Il fallimento dei tradizionali attori politici, Nazioni Unite e stati, nel far rispettare la legalità internazionale, anche attraverso meccanismi di giustizia internazionale, condanna i popoli alla privazione dei propri inalienabili diritti, sontuosamente proclamati.

*Dottorando in Diritti Umani dell’Universitá di Valencia (Spagna) e collaboratore del Centro Palestinese per i Diritti Umani di Gaza”
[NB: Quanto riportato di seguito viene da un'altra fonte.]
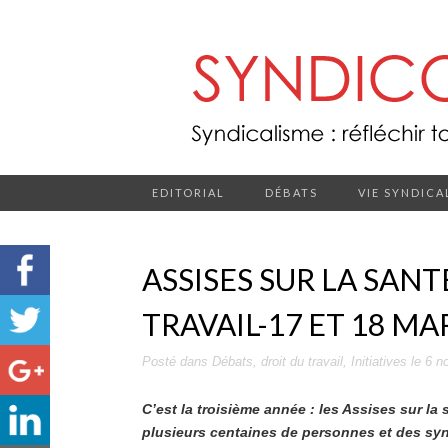
EDITORIAL
DÉBATS
VIE SYNDICA
ASSISES SUR LA SANT
TRAVAIL-17 ET 18 MA
Posté dans
Débats
,
droit du travail
,
Initiatives
le
6 n
C’est la troisième année : les Assises sur la s
plusieurs centaines de personnes et des synd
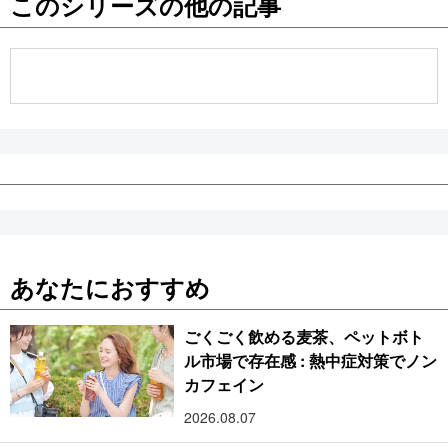
このシリーズの他の記事
公式SNS
あなたにおすすめ
ごくごく飲める麦茶、ペットボト
ル市場で存在感 : 熱中症対策でノン
カフェイン
2026.08.07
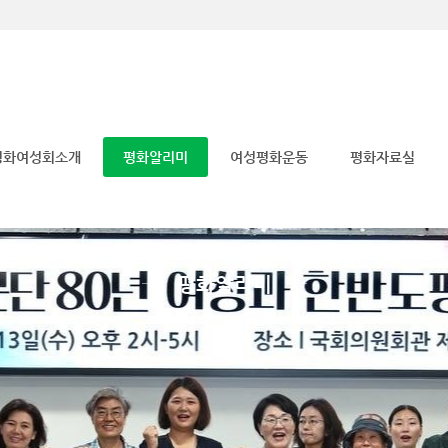
메뉴 건너뛰기
평화여성회소개
평화알리미
여성평화운동
평화자료실
평화알리미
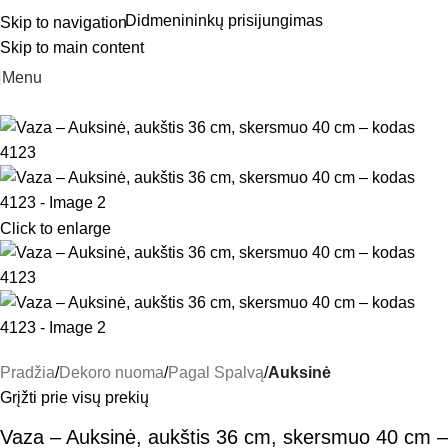
Didmenininkų prisijungimas
Skip to navigation
Skip to main content
Menu
Click to enlarge
Pradžia
Dekoro nuoma
Pagal Spalvą
Auksinė
Grįžti prie visų prekių
Vaza – Auksinė, aukštis 36 cm, skersmuo 40 cm –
[1] Disponibile su http://www.un.org/en/ga/durbanmeeting2011/pdf/DDPA_full_text.pdf.

[2] Maggiori informazioni su Durban I si trovano su http://www.un.org/WCAR/.

[3] Per esempio si veda, in ambito ONU, il Patto Internazionale sui Diritti Civili e Politici e quello sui Diritti Economici, Sociali e Culturali del 1966, e la Convenzione sui Diritti del Fanciullo del 1989.

[4] Lo Statuto della Corte è disponibile su http://www.icc-cpi.int/NR/rdonlyres/ADD16852-AEE9-4757-ABE7-9CDC7CF02886/283503/RomeStatutEng1.pdf.

[5] Per maggiori informazioni, si veda http://www.un.org/durbanreview2009/.

[6] Per maggiori informazioni, si veda http://www.un.org/en/ga/durbanmeeting2011/index.shtml.

[7] A/66/L.2 del 16 settembre 2011, disponibile su http://www.un.org/en/ga/durbanmeeting2011/index.shtml.

[8] Per un approfondimento, si veda Human Science Research Council, Democracy and Governance Programme, Middle East Project, Occupation, Colonialism, Apartheid? A re-assessment of Israel’s practices in the occupied Palestinian territory under international law, Maggio 2009, Cittá del Capo (Sud Africa), disponibile su http://www.setav.org/ups/dosya/24515.pdf.

[9] Sull’obbligo di Israele di applicare il diritto internazionale umanitario e i diritti umani nei Territori Palestinesi si veda, tra gli altri, International Court of Justice, Legal Consequences of the Construction of a Wall in the Occupied Palestinian Territory, Advisory Opinion, Luglio 2004, par. 111-112-113, disponibile su http://www.icj-cij.org/docket/files/131/1671.pdf. Si veda anche il Comitato ONU sui Diritti del Fanciullo in CRC/C/OPAC/ISR/CO/1 del 4 Marzo 2010, disponibile su http://unispal.un.org/UNISPAL.NSF/0/2CE67BFD6C6BDAFD852576E800601CB6.

[10] Si veda, per esempio, Palestinian Centre for Human Rights (PCHR-Gaza), Education Denied, Israel’s Systematic Violation of Palestinian Children’s Right to Education, Luglio 2011, su www.pchrgaza.org.

[11] Si veda, per esempio, UN Office for the Coordination of Humanitarian Affairs (OCHA-oPt), East Jerusalem-Key Humanitarian Concerns, Special Focus, Marzo 2011, su www.ochaopt.org.

[12] Si veda UN Committee on the Elimination of Racial Discrimination, CERD/C/ISR/CO/13, del 14 Giugno 2007, disponibile su http://daccess-dds-ny.un.org/doc/UNDOC/GEN/G07/424/79/PDF/G0742479.pdf?OpenElement.

[13] Per un approfondimento sulla minoranza Araba in Israele si veda Adalah, The Legal Center for Arab Minority Rights in Israel, su http://www.adalah.org/eng/about.php.

[14] Ibid., in CERD/C/ISR/CO/13, par.32.